- Executives at top digital-asset treasury firms weighed their future as major cryptocurrencies continued a brutal monthslong slide.
- Despite the latest crash, they said they remain optimistic about their business models.
- Crucially, they don't simply HODL the coin, they said.
Executives at digital asset treasury companies put on a brave face on Thursday as cryptocurrencies continued their monthslong slide.
That slide has completely erased the industry’s once-remarkable gains in the wake of Donald Trump’s reelection in November 2024.
Bitcoin on Thursday fell below $64,000, and Ether fell below $1,900 — month-over-month declines of 31% and 42%, respectively.
The crash is likely to exacerbate woes at so-called digital asset treasuries such as Strategy.
About a year ago, many companies with preexisting business models — and many without — rode the post-election rally by taking on debt to purchase vast amounts of Bitcoin and other leading cryptocurrencies.
Investors saw it as a way to gain indirect exposure to a rising asset class, and many of the companies saw their stock price soar.
But the trade went sideways as crypto prices began to slide toward the end of 2025. Now, many digital asset treasuries have seen their stock price fall below the value of their crypto holdings.
Still, executives at three leading DATs said they would weather the storm.
What‘s the difference?
“When Evernorth goes public, it will do so with revenue of over a billion dollars,” Jessica Jonas, the XRP treasury firm’s chief legal officer, said at the Digital Assets at Duke conference in Durham, North Carolina, on Thursday.

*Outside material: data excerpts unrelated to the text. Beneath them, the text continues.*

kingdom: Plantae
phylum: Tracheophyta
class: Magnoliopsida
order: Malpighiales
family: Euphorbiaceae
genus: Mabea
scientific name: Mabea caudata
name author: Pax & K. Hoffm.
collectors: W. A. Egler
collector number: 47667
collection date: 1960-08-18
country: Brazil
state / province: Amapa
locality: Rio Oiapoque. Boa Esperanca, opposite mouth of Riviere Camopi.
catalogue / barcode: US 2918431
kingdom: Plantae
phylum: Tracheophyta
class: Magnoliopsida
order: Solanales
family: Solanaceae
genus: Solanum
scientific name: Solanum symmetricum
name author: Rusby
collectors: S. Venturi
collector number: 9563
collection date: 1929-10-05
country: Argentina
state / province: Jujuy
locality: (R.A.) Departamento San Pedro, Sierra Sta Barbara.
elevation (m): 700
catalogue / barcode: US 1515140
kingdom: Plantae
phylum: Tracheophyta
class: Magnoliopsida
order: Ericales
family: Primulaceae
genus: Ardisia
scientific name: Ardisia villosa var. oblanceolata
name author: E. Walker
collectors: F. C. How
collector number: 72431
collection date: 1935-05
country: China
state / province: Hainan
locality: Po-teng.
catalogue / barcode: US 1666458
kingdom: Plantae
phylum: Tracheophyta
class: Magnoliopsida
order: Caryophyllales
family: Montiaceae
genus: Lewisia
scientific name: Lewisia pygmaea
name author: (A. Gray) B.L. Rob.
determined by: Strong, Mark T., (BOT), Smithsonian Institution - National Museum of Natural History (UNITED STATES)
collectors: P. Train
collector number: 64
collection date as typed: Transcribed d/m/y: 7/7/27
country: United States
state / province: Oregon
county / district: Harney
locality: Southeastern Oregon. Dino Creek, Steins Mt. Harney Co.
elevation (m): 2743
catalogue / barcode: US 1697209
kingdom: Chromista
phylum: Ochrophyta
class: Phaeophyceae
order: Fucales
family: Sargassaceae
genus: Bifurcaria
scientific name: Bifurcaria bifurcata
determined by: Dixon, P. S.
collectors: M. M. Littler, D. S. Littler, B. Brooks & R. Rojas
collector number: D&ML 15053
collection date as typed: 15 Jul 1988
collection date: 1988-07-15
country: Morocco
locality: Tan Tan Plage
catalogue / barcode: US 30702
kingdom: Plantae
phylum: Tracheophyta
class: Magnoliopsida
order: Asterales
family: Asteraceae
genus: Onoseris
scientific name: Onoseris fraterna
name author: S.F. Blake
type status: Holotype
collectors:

“What we look at, how we measure is year-over-year, not day-over-day. You don’t sell your Apple stock because tech stocks are in a dip.”
Ben Werkman, chief investment officer at Bitcoin treasury firm Strive, said not all DATs were created equal.
And the fact that they accumulated crypto will matter less than how they use that crypto.
“There’s no such thing as a pure play treasury,” he said.
“These are operating companies that have decided to structure their balance sheets around a digital asset. ... But the way [they] are going to use that balance sheet is entirely different.”
Katherine Dowling, the President at Bitcoin Standard Treasury Company, said the firm has yield and “alpha” strategies.
“Those income producing sides of our operating business will pay down the debt,” she said.
But she acknowledged there was “absolutely nothing” to stop an activist investor from forcing a firm whose stock price had fallen below that of its crypto holdings to sell its crypto.
And treasury companies received a wake up call in November when index provider MSCI said it might exclude them from its indexes, according to Jonas.
“The fact that it had to get to that point meant that they weren’t doing a very good job — and none of us were doing a very good job — of communicating, ‘What exactly are these Treasury companies? What are they doing, and why should they be included in indexes?’” she said.
Strive’s Werkman said his business model was based, in part, on two highly optimistic assumptions.
First, every company would eventually hold Bitcoin on its balance sheet; second, Bitcoin would grow at a 30-35% compound annual growth rate over the next decade.
“We’re terrified everyone else is going to figure out what we figured out,” he said, “and by the time everyone else figures it out, it’s going to be very difficult to acquire that capital base.”